Stored data:
╭──
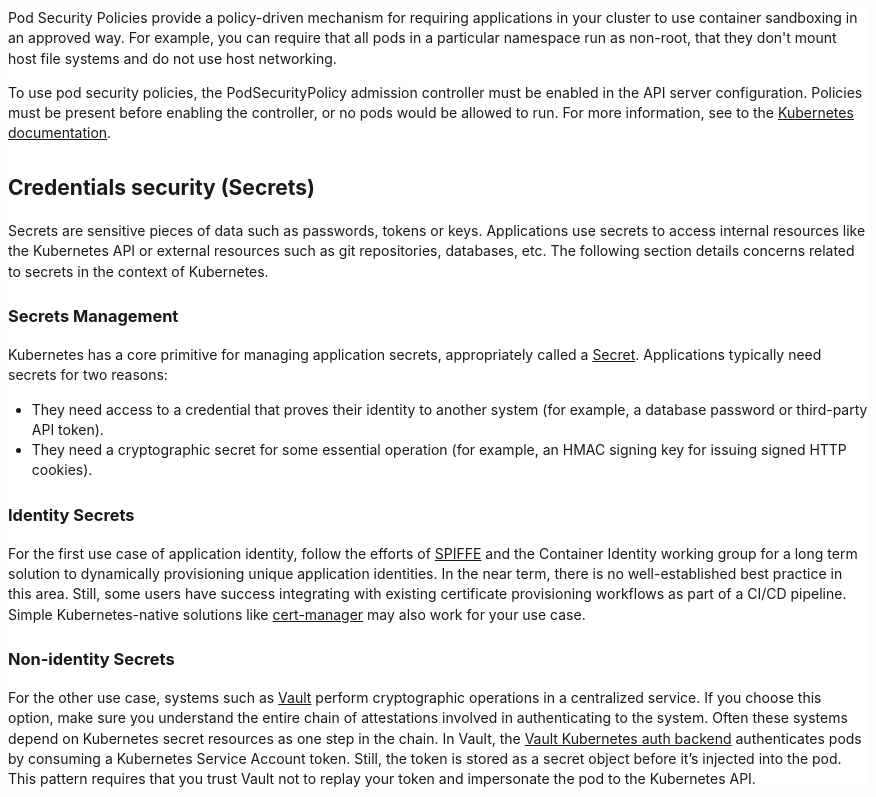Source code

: Pod Security Policies provide a policy-driven mechanism for requiring
applications in your cluster to use container sandboxing in an approved way. For
example, you can require that all pods in a particular namespace run as
non-root, that they don't mount host file systems and do not use host
networking.

To use pod security policies, the PodSecurityPolicy admission controller must be
enabled in the API server configuration. Policies must be present before
enabling the controller, or no pods would be allowed to run. For more
information, see to the
[Kubernetes documentation](https://kubernetes.io/docs/concepts/policy/pod-security-policy/#run-another-pod).

## Credentials security (Secrets)

Secrets are sensitive pieces of data such as passwords, tokens or keys.
Applications use secrets to access internal resources like the Kubernetes API or
external resources such as git repositories, databases, etc. The following
section details concerns related to secrets in the context of Kubernetes.

### Secrets Management

Kubernetes has a core primitive for managing application secrets, appropriately
called a [Secret](https://kubernetes.io/docs/concepts/configuration/secret/).
Applications typically need secrets for two reasons:

- They need access to a credential that proves their identity to another system
  (for example, a database password or third-party API token).
- They need a cryptographic secret for some essential operation (for example, an
  HMAC signing key for issuing signed HTTP cookies).

### Identity Secrets

For the first use case of application identity, follow the efforts of
[SPIFFE](https://spiffe.io/) and the Container Identity working group for a long
term solution to dynamically provisioning unique application identities. In the
near term, there is no well-established best practice in this area. Still, some
users have success integrating with existing certificate provisioning workflows
as part of a CI/CD pipeline. Simple Kubernetes-native solutions like
[cert-manager](https://github.com/jetstack/cert-manager) may also work for your
use case.

### Non-identity Secrets

For the other use case, systems such as
[Vault](https://github.com/hashicorp/vault) perform cryptographic operations in
a centralized service. If you choose this option, make sure you understand the
entire chain of attestations involved in authenticating to the system. Often
these systems depend on Kubernetes secret resources as one step in the chain. In
Vault, the
[Vault Kubernetes auth backend](https://www.vaultproject.io/docs/auth/kubernetes.html)
authenticates pods by consuming a Kubernetes Service Account token. Still, the
token is stored as a secret object before it’s injected into the pod. This
pattern requires that you trust Vault not to replay your token and impersonate
the pod to the Kubernetes API.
╰──
_What to work on:_
Of the lines above, extract only those from the line with "non-root, that they" to the line with "Applications use secrets", both included, exactly as written.

_Exercise response:_
non-root, that they don't mount host file systems and do not use host
networking.

To use pod security policies, the PodSecurityPolicy admission controller must be
enabled in the API server configuration. Policies must be present before
enabling the controller, or no pods would be allowed to run. For more
information, see to the
[Kubernetes documentation](https://kubernetes.io/docs/concepts/policy/pod-security-policy/#run-another-pod).

## Credentials security (Secrets)

Secrets are sensitive pieces of data such as passwords, tokens or keys.
Applications use secrets to access internal resources like the Kubernetes API or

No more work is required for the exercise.